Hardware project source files
*****
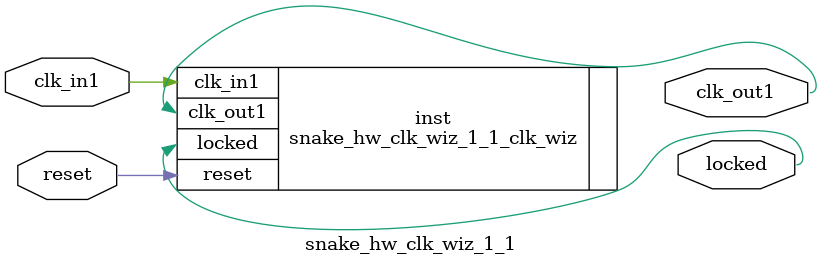
<source format=v>


`timescale 1ps/1ps

(* CORE_GENERATION_INFO = "snake_hw_clk_wiz_1_1,clk_wiz_v5_4_3_0,{component_name=snake_hw_clk_wiz_1_1,use_phase_alignment=true,use_min_o_jitter=false,use_max_i_jitter=false,use_dyn_phase_shift=false,use_inclk_switchover=false,use_dyn_reconfig=false,enable_axi=0,feedback_source=FDBK_AUTO,PRIMITIVE=MMCM,num_out_clk=1,clkin1_period=10.000,clkin2_period=10.000,use_power_down=false,use_reset=true,use_locked=true,use_inclk_stopped=false,feedback_type=SINGLE,CLOCK_MGR_TYPE=NA,manual_override=false}" *)

module snake_hw_clk_wiz_1_1 
 (
  // Clock out ports
  output        clk_out1,
  // Status and control signals
  input         reset,
  output        locked,
 // Clock in ports
  input         clk_in1
 );

  snake_hw_clk_wiz_1_1_clk_wiz inst
  (
  // Clock out ports  
  .clk_out1(clk_out1),
  // Status and control signals               
  .reset(reset), 
  .locked(locked),
 // Clock in ports
  .clk_in1(clk_in1)
  );

endmodule

</source>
*****
**What you are asked to do**
Copy each line above holding "signals".

**Task result**
  // Status and control signals
  // Status and control signals               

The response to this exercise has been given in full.